### What is being asked
Transcribe the portion of the text on guardrails and tracing starting at "Define a Tracing" and ending at "the tracing system.".

───── Text shown

Output Guardrail with Reprompting
This is a key part of the tutorial, demonstrating the dynamic self-correction capability. An output guardrail will be created to check if the LLM's response is too verbose. If it is, instead of simply failing, it will trigger a reprompt.
Create a new class ConcisenessGuard.java in the org.acme package:
package org.acme;
import dev.langchain4j.data.message.AiMessage;
import io.quarkiverse.langchain4j.guardrails.OutputGuardrail;
import io.quarkiverse.langchain4j.guardrails.OutputGuardrailResult;
import jakarta.enterprise.context.ApplicationScoped;
@ApplicationScoped
public class ConcisenessGuard implements OutputGuardrail {
private static final int MAX_LENGTH = 1500;
@Override
public OutputGuardrailResult validate(AiMessage aiMessage) {
String text = aiMessage.text();
// Allow empty content (e.g., when AI is making tool calls)
if (text == null || text.isBlank()) {
return success();
}
if (text.length() > MAX_LENGTH) {
return reprompt("Response is too long.", "Please be more concise.");
}
return success();
}
}
Full-Stack Observability via CDI Interceptors
This section is the heart of the tutorial, where the core observability mechanism is built. A Quarkus CDI interceptor will be implemented to capture high-level information about the chat interactions and store it for later visualization. The architectural choice of using an interceptor over other alternatives will be justified as the most suitable for this application's needs.
Define a Tracing Annotation
A well-designed data model is essential for capturing the rich, structured context of the conversation. The following Java records, as specified in the initial prompt, will serve as the data transfer objects for the tracing system.
Create a new file TraceData.java in the org.acme.tracing package:
package org.acme.tracing;
import java.time.Duration;
import java.time.LocalDateTime;
import java.util.List;
import java.util.Map;
public class TraceData {
public record ConversationTrace(
String conversationId,
LocalDateTime startTime,
List<LLMInteraction> interactions,
List<ToolCall> toolCalls,
List<GuardrailViolation> violations,
Map<String, Object> metadata) {
}
public record LLMInteraction(
String prompt,
String response,
String model,
Integer inputTokenCount,
Integer outputTokenCount,
Duration duration) {
}
public record ToolCall(
String toolName,
String params,
String result,
Duration duration) {
}
public record GuardrailViolation(
String guardrail,
String violation,
String reprompt) {
}
}
Store Traces In-Memory
To associate the interceptor with the methods it should target, a custom annotation, known as an interceptor binding, is required.

──────────
───── Supplied records

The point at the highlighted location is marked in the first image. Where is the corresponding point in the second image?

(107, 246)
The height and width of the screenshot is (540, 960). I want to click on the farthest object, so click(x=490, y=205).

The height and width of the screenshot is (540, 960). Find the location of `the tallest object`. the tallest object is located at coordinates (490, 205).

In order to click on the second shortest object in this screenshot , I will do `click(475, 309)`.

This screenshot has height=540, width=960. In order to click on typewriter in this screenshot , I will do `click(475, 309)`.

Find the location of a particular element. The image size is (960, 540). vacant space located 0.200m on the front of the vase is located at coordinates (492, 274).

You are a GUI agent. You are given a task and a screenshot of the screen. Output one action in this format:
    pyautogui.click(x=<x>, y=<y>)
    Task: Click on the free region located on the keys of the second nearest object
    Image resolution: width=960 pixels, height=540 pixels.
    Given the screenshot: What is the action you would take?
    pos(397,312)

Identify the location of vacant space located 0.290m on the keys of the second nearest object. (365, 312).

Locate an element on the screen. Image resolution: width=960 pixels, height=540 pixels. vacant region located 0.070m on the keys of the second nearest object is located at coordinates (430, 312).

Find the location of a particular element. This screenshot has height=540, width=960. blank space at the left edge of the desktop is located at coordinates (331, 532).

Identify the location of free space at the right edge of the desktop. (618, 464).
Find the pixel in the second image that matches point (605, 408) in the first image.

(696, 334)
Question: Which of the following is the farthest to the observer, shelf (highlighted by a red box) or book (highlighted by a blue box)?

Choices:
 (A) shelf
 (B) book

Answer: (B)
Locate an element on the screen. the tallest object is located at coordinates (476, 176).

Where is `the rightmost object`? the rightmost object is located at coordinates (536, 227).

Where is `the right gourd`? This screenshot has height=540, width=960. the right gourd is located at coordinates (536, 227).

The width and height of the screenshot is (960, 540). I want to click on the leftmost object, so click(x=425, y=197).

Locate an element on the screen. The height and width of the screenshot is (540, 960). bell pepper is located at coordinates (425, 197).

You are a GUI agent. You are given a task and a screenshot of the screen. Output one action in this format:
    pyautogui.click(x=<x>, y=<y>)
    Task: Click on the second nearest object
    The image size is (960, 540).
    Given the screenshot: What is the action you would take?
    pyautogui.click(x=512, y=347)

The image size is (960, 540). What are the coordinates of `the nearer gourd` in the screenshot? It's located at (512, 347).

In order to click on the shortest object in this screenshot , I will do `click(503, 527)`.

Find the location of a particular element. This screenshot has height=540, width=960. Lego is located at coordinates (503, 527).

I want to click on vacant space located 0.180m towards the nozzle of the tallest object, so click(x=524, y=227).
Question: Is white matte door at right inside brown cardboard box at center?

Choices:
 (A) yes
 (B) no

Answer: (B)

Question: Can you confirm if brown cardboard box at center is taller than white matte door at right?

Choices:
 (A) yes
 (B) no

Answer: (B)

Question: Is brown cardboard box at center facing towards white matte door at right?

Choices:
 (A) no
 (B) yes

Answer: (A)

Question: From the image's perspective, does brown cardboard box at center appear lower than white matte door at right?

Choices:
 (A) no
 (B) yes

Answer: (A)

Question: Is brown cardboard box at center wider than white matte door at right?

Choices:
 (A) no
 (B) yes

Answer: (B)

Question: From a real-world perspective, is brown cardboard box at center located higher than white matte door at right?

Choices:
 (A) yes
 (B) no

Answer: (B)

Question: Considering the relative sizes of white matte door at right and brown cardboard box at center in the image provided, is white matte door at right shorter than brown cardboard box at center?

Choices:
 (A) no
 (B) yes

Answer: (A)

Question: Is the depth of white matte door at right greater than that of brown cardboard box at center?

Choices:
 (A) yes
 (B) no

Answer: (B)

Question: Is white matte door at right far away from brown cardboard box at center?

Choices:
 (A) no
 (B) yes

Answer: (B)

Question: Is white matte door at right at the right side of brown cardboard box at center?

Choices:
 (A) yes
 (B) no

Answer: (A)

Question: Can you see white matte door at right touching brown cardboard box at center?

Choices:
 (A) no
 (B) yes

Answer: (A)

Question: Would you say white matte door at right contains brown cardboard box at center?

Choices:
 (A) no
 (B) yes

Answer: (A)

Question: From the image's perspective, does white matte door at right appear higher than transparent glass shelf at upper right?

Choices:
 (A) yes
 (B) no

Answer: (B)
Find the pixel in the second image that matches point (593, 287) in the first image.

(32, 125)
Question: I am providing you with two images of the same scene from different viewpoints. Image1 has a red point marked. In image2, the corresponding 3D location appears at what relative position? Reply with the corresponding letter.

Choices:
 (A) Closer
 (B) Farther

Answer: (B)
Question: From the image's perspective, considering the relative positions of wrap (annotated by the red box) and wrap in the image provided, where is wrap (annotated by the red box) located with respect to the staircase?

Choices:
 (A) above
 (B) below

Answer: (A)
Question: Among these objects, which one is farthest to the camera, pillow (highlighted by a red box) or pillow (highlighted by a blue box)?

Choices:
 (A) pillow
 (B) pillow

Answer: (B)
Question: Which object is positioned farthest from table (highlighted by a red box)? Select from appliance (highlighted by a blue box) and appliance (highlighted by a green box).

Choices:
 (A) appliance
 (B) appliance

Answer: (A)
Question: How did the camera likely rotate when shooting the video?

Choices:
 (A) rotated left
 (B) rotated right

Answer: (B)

──────────

### Task answer
Define a Tracing Annotation
A well-designed data model is essential for capturing the rich, structured context of the conversation. The following Java records, as specified in the initial prompt, will serve as the data transfer objects for the tracing system.